María Corina Machado no está muy lejos de esta escena. Unos metros más allá, en el bar del Grand Hotel, se la puede ver charlando con el presidente electo de Venezuela, Edmundo González, quizá compartiendo planes de trabajo. Más tarde se les une el expresidente colombiano Iván Duque, un gran defensor de la lucha de Machado y acérrimo crítico del régimen de Maduro. Duque también ha viajado a Oslo para acompañar a la líder opositora a recoger su galardón, aunque ella no pudo llegar a tiempo a la ceremonia.
Minutos después, la galardonada se reúne con miembros de su equipo en otro lugar del lobby, donde comparten abrazos –que tanto necesitaba Machado– y selfies, que las afortunadas muestran con orgullo después como si se tratar de una joya. Machado para muchos ha pasado de ser una líder a un icono.
En la mañana de este viernes, la líder opositora venezolana se ha reunido a puerta cerrada con los reyes de Noruega, Harald V y Sonia, y con el príncipe heredero Haakon, en el Palacio Real de Oslo. Supone uno de los primeros actos de María Corina Machado tras su salida de Venezuela.
María Corina Machado insiste en no revelar ningún dato sobre la operación de extracción que le ha permitido estar en Oslo
Antes de comer, la galardona también comparte algo de su tiempo con un reducido grupo de medios extranjeros, ante los que insiste en no revelar ningún dato sobre la operación de extracción que le ha permitido estar en Oslo. Machado, que sí ha confirmado que contó con ayuda de EE.UU. para salir, se muestra categórica sobre este asunto.
Mientras tanto, en el lobby del hotel se escucha el trasiego de clientes que llegan y otros que ya se van, y algo de acento venezolano, el de los más rezagados que todavía no se han ido.

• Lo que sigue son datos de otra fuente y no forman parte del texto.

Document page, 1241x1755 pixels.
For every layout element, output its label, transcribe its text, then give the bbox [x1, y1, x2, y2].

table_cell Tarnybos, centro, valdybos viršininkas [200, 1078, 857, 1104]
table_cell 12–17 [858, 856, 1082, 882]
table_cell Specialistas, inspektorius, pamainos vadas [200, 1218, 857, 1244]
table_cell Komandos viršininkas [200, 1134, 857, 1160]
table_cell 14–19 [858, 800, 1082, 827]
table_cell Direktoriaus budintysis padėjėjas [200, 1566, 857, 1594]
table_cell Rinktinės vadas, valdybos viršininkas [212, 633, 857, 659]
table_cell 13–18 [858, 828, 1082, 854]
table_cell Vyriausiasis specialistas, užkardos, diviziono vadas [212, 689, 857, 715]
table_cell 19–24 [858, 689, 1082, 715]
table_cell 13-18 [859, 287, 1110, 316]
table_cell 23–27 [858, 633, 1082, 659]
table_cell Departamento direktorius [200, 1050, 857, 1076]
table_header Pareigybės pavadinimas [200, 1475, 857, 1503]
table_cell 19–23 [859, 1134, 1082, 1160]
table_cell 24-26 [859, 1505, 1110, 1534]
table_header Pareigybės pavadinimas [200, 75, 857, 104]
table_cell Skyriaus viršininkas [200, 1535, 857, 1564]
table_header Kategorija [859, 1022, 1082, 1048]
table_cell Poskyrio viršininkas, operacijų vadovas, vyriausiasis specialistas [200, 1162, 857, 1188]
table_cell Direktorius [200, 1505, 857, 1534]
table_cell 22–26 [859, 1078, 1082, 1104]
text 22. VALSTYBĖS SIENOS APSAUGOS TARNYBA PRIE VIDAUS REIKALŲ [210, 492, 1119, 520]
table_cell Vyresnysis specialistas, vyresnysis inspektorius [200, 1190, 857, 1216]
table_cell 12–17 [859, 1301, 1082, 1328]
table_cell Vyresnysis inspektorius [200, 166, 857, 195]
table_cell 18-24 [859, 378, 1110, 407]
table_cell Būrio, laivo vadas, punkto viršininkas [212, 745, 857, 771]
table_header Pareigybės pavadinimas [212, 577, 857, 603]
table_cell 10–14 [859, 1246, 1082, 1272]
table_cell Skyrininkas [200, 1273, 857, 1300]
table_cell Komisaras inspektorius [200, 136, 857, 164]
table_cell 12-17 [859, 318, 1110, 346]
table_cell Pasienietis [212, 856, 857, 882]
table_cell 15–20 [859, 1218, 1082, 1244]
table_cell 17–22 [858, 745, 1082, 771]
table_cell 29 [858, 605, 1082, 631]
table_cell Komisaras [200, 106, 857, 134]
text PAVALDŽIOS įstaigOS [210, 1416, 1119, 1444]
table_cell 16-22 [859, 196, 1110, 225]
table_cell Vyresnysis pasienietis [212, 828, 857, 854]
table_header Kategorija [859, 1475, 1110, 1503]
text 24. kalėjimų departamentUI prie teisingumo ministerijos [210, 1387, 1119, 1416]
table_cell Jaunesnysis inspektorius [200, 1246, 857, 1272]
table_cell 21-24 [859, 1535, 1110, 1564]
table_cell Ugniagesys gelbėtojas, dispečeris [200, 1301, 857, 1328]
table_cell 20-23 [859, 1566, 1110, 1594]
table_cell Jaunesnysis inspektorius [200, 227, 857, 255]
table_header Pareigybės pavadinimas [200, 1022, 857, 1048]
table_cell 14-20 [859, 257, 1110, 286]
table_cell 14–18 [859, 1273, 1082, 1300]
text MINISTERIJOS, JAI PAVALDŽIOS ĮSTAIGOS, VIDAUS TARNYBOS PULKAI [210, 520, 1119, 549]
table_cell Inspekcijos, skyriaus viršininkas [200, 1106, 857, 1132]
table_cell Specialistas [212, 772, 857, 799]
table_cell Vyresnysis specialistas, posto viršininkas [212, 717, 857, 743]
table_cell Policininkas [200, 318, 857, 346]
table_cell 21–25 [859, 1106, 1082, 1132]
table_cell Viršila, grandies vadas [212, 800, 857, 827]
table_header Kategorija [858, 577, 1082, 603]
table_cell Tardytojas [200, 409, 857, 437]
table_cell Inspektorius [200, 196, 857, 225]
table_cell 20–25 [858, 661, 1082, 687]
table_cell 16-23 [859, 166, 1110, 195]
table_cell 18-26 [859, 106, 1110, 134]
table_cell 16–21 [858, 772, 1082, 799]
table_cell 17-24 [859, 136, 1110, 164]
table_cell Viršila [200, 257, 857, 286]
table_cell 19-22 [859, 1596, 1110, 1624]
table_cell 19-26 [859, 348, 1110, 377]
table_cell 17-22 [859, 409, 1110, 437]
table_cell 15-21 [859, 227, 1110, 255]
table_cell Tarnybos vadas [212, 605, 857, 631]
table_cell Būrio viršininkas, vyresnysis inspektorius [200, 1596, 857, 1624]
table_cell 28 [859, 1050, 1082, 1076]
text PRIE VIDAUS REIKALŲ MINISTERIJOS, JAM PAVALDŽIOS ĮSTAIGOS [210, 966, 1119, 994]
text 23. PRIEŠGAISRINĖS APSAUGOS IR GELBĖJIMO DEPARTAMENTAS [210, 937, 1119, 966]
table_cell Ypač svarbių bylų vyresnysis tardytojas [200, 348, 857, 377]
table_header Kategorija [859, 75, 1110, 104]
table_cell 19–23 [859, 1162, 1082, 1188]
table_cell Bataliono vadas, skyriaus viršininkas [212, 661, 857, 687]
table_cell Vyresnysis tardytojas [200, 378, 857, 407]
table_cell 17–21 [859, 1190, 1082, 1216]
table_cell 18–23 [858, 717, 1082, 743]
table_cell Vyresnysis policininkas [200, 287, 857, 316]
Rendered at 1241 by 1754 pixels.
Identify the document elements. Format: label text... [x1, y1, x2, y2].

Machado sigue moviéndose por el lobby de abrazo en abrazo, siempre con una sonrisa, de selfie en selfie. Se reúne con su familia y su equipo para comer. Nadie la molesta. La seguridad existe, pero es discreta. En el momento de abandonar el restaurante se escucha un tímido aplauso, que rápidamente es acompañado. Son los comensales de las otras mesas, y los huéspedes del hotel que la reconocen. Y ella, de un extraordinario carisma, sonríe con timidez y agradece el gesto. El fenómeno María Corina Machado es hoy más universal que nunca.